Ukraine did not fall. Ukraine is alive and kicking.


Ukrainian President Volodymyr Zelenskyy wrapped up his visit to Washington Wednesday with an impassioned speech before a joint session of the U.S. Congress, saying Ukraine’s struggle “will define in what world our children and grandchildren will live.”

“Against all odds, and doom and gloom scenarios,” he said, “Ukraine did not fall. Ukraine is alive and kicking.”

Zelenskyy, who spoke in English for the address, thanked the United States for its military equipment and its financial support.

“Your money is not charity,” he assured Congress. “It is an investment in the global security and democracy that we handle in the most responsible way.”

Earlier Wednesday, U.S. President Joe Biden welcomed Zelenskyy to the White House, his first known visit outside Ukraine since Russia launched its invasion of the country in February.

The American people “have stood proudly” with Ukrainians, Biden said.

“Democrats and Republicans together with our allies in Europe and Japan and other places, to make sure you have the financial, humanitarian and security assistance that is needed,” he added, noting that it has been 300 days since Russian President Vladimir Putin launched his “brutal assault on Ukraine’s right to exist as a nation.”

Zelenskyy extended to Biden his appreciation for the bipartisan support “from my heart, the hearts of Ukrainians, all Ukrainians.”

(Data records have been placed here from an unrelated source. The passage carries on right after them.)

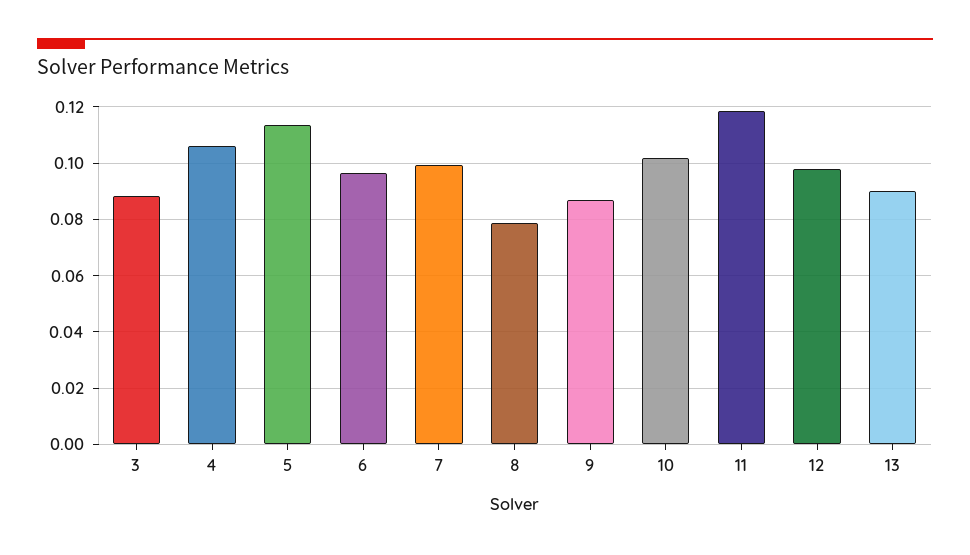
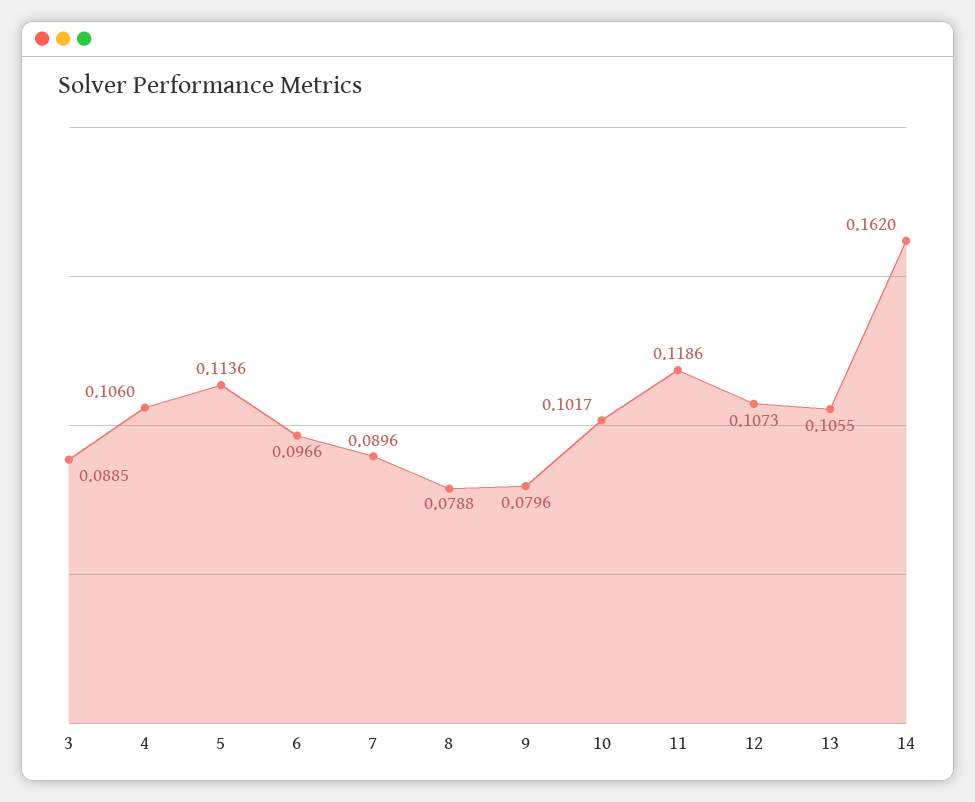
  {
    "3": 0.0885,
    "4": 0.106,
    "5": 0.1136,
    "6": 0.0966,
-   "7": 0.1,
+   "7": 0.0896,
    "8": 0.0788,
-   "9": 0.0875,
+   "9": 0.0796,
    "10": 0.1017,
    "11": 0.1186,
-   "12": 0.0975,
+   "12": 0.1073,
-   "13": 0.09
+   "13": 0.1055,
+   "14": 0.162
  }

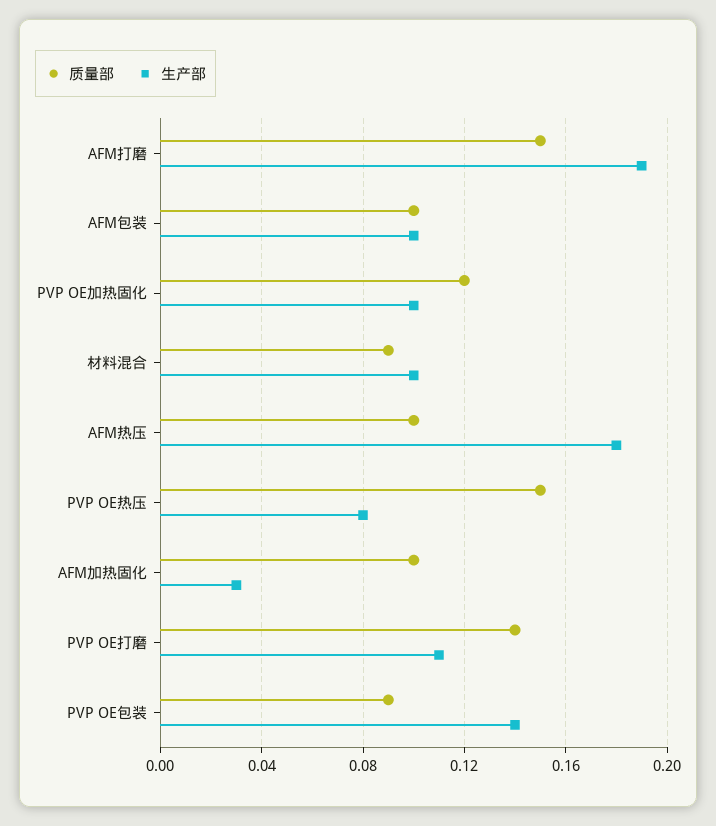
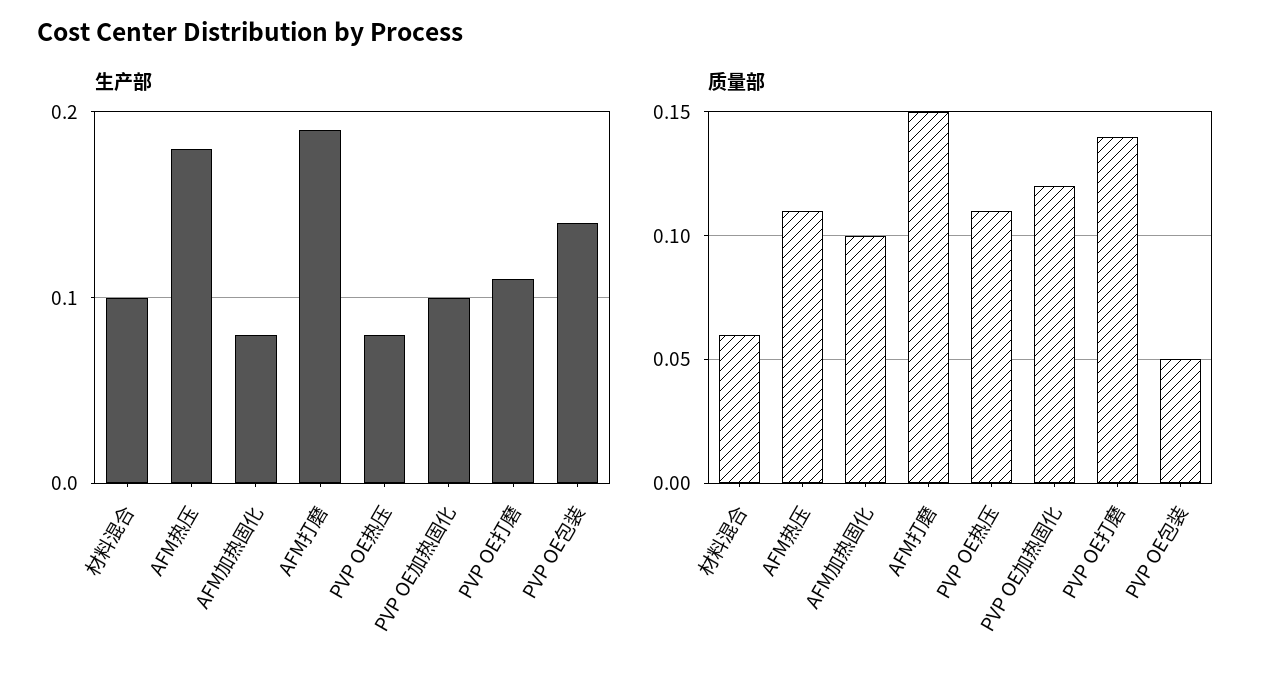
  {
    "质量部": {
      "AFM打磨": 0.15,
-     "AFM包装": 0.1,
      "PVP OE加热固化": 0.12,
-     "材料混合": 0.09,
+     "材料混合": 0.06,
-     "AFM热压": 0.1,
+     "AFM热压": 0.11,
-     "PVP OE热压": 0.15,
+     "PVP OE热压": 0.11,
      "AFM加热固化": 0.1,
      "PVP OE打磨": 0.14,
-     "PVP OE包装": 0.09
+     "PVP OE包装": 0.05
    },
    "生产部": {
      "AFM打磨": 0.19,
-     "AFM包装": 0.1,
      "PVP OE加热固化": 0.1,
      "材料混合": 0.1,
      "AFM热压": 0.18,
      "PVP OE热压": 0.08,
-     "AFM加热固化": 0.03,
+     "AFM加热固化": 0.08,
      "PVP OE打磨": 0.11,
      "PVP OE包装": 0.14
    }
  }

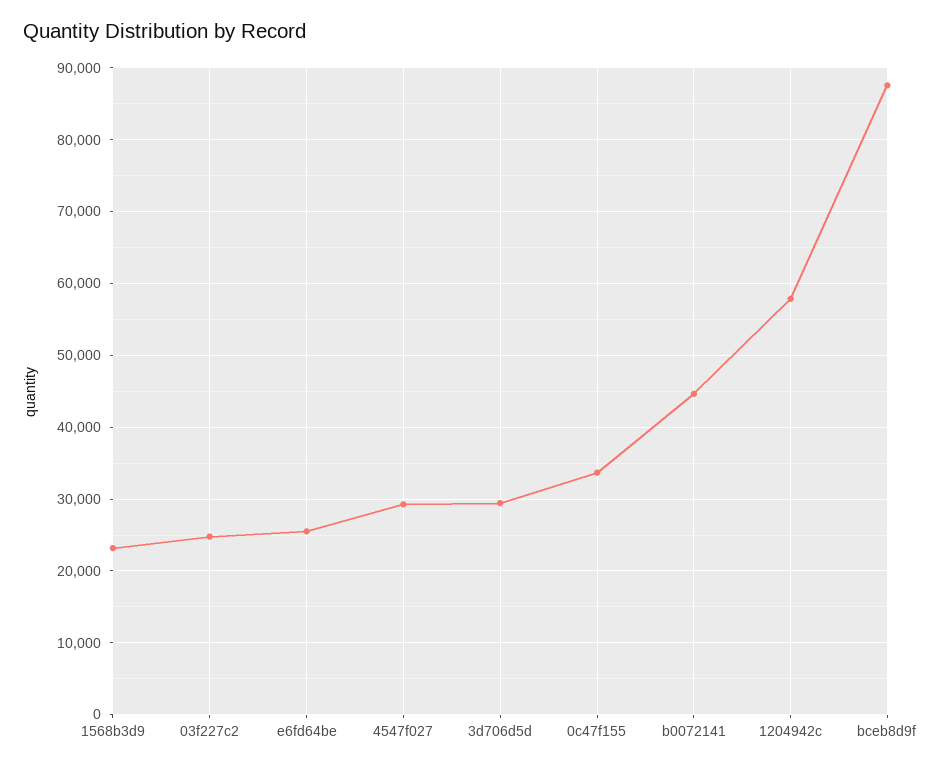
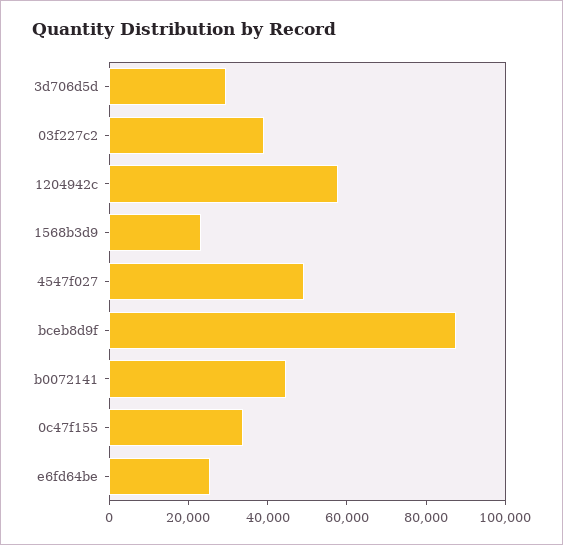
  {
    "1568b3d9": 23000,
-   "03f227c2": 25000,
+   "03f227c2": 40000,
    "e6fd64be": 26000,
-   "4547f027": 29000,
+   "4547f027": 50000,
    "3d706d5d": 29000,
    "0c47f155": 34000,
    "b0072141": 45000,
    "1204942c": 58000,
    "bceb8d9f": 88000
  }

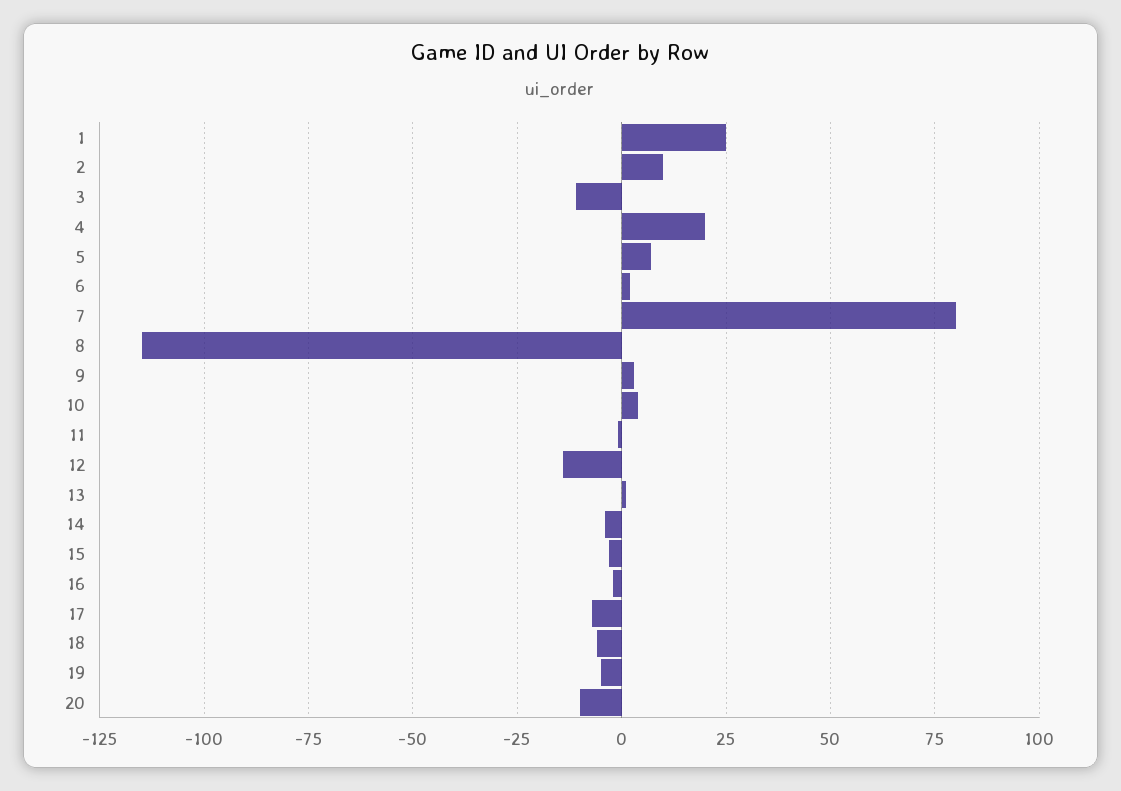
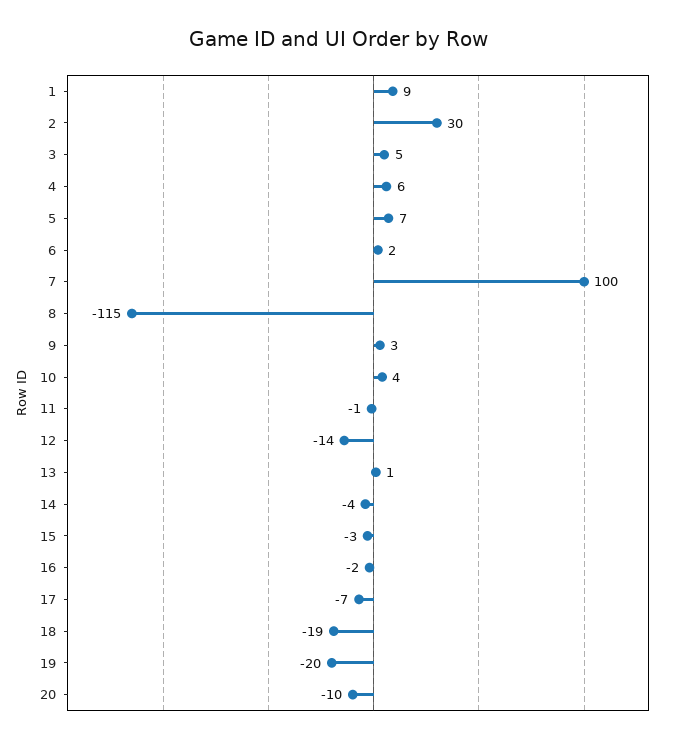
  {
-   "1": 25,
+   "1": 9,
-   "2": 10,
+   "2": 30,
-   "3": -10,
+   "3": 5,
-   "4": 20,
+   "4": 6,
    "5": 7,
    "6": 2,
-   "7": 80,
+   "7": 100,
    "8": -115,
    "9": 3,
    "10": 4,
    "11": -1,
    "12": -14,
    "13": 1,
    "14": -4,
    "15": -3,
    "16": -2,
    "17": -7,
-   "18": -5,
+   "18": -19,
-   "19": -5,
+   "19": -20,
    "20": -10
  }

“Thanks, from our just ordinary people to your ordinary people, Americans,” he said.

Zelenskyy also gave Biden a Cross for Military Merit medal that belonged to a Ukrainian soldier, a captain of a High Mobility Artillery Rocket Systems (HIMARS) battery provided by the U.S. The soldier had asked Zelenskyy to give it to the “very brave president.” Accepting the medal, Biden said it was “undeserved, but much appreciated.”

As Zelenskyy touched down on U.S. soil, the U.S. Department of Defense announced $1.85 billion in additional security assistance for Ukraine, which includes a Patriot air defense battery and munitions, additional ammunition for HIMARS, missiles, artillery and other munitions.

“This $1 billion drawdown will provide Ukraine with expanded air defense and precision-strike capabilities, as well as additional munitions and critical equipment that Ukraine is using so effectively to defend itself on the battlefield,” Secretary of State Antony Blinken said in a statement.

Blinken said the United States is also announcing an additional $850 million of security assistance, bringing the total to an unprecedented $21.9 billion since the beginning of the administration.